[Your goal]: Records follow. Print exactly the lines from the one that has "Figure 4. Sketch" through the one that has "Figure 12. HOLISHIP Optimization RoPax [19].", inclusive, and omit the pictures.

[Material provided]:
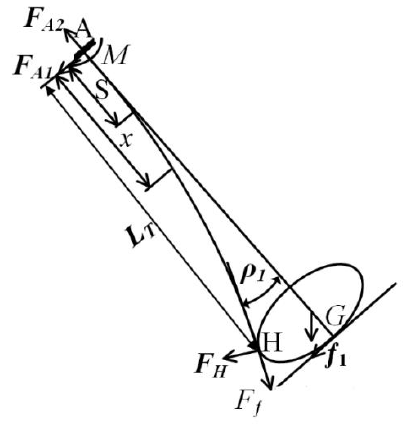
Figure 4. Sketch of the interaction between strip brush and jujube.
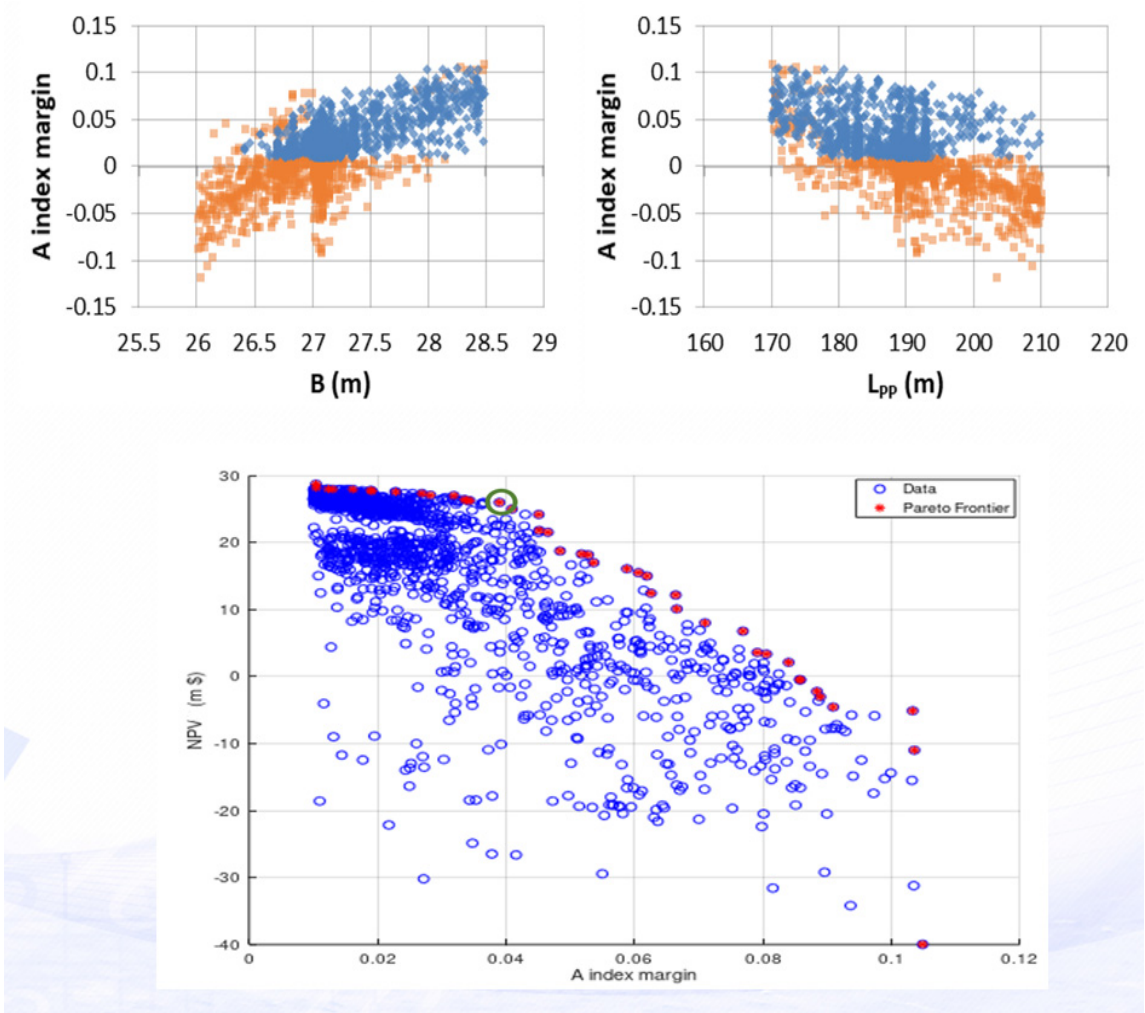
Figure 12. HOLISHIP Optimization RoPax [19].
---
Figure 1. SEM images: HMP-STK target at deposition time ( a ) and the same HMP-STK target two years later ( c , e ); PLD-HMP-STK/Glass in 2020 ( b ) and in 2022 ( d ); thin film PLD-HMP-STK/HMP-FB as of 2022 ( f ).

[Task solution]:
Figure 4. Sketch of the interaction between strip brush and jujube.
Figure 12. HOLISHIP Optimization RoPax [19].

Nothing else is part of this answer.